Patients in COAST-Y continued with the dose they received at the end of the originating study at week 52: IXE 80 mg either Q4W or every 2 weeks (Q2W). Placebo-treated patients from COAST-X received IXE Q4W in COAST-Y. Those receiving IXE Q4W could be escalated to Q2W at week 116 (week 64 of COAST-Y).
The investigators examined the safety for patients receiving one or more doses of IXE and the efficacy for those receiving at least one dose of IXE Q4W. They then summarized data as observed.
Treatment-emergent adverse events (TEAEs) among the 932 patients who received ≥1 dose of IXE through 3 years occurred at an incidence rate (IR) of 38.0 per 100 patient-years (PYs). Infections (IR, 25.7 per 100 PYs) were the most common TEAE reported, followed by injection site reactions (IR, 7.4 per 100 PYs). Most TEAEs were mild or moderate in severity. [J Rheumatol 2023;50:1020-1028]
Of the TEAEs recorded, 7.1 percent led to treatment cessation (IR, 3.1 per 100 PYs), which is considered low and consistent with what has been previously reported. [Rheumatology 2020;59:3834-3844]
In addition, the rates of inflammatory bowel disease (IBD) remained low in the present safety population. In contrast, a significantly higher proportion of patients with ankylosing spondylitis were diagnosed with comorbid IBD relative to matched controls in an earlier study that used a large US administrative claims data set. [Clin Rheumatol 2018;37:1869-1878]
Long-term efficacy
Notably, all patients treated with IXE Q4W assessed through 3 years achieved sustained improvements in Ankylosing Spondylitis Disease Activity Score, clinically important improvements, and other efficacy endpoints.
The above finding supported previously published results at 2 years in patients from the COAST program and long-term studies of other biologics. [RMD Open 2022;8:e002165; RMD Open 2019;5:e001005; J Rheumatol 2008;35:1346-1353]
Overall, “[t]hese results provide additional evidence to support the fact that patients with axSpA receiving IXE experience long-term safety and sustained improvements in efficacy and patient-reported outcomes at 3 years,” the investigators said.
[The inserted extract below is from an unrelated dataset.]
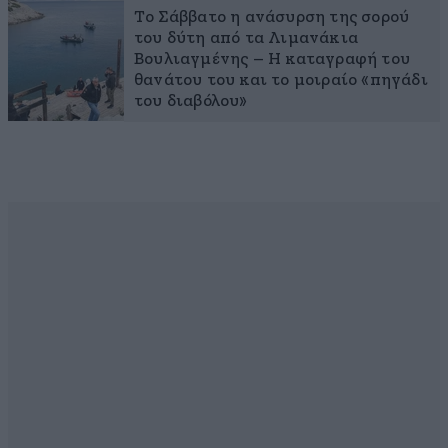
Το Σάββατο η ανάσυρση της σορού
του δύτη από τα Λιμανάκια
Βουλιαγμένης – Η καταγραφή του
θανάτου του και το μοιραίο «πηγάδι
του διαβόλου»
The current study had certain limitations. First, the dose escalation from IXE Q4W to Q2W was done solely at the investigator’s discretion and with no specific criteria to guide such decision. Second, the observed data while patients were receiving the IXE Q2W escalated dose were not included in the main results, which obscured the definitive analysis of IXE Q4W, since “switching to IXE Q2W placed Q4W responders in the nonresponder imputation category.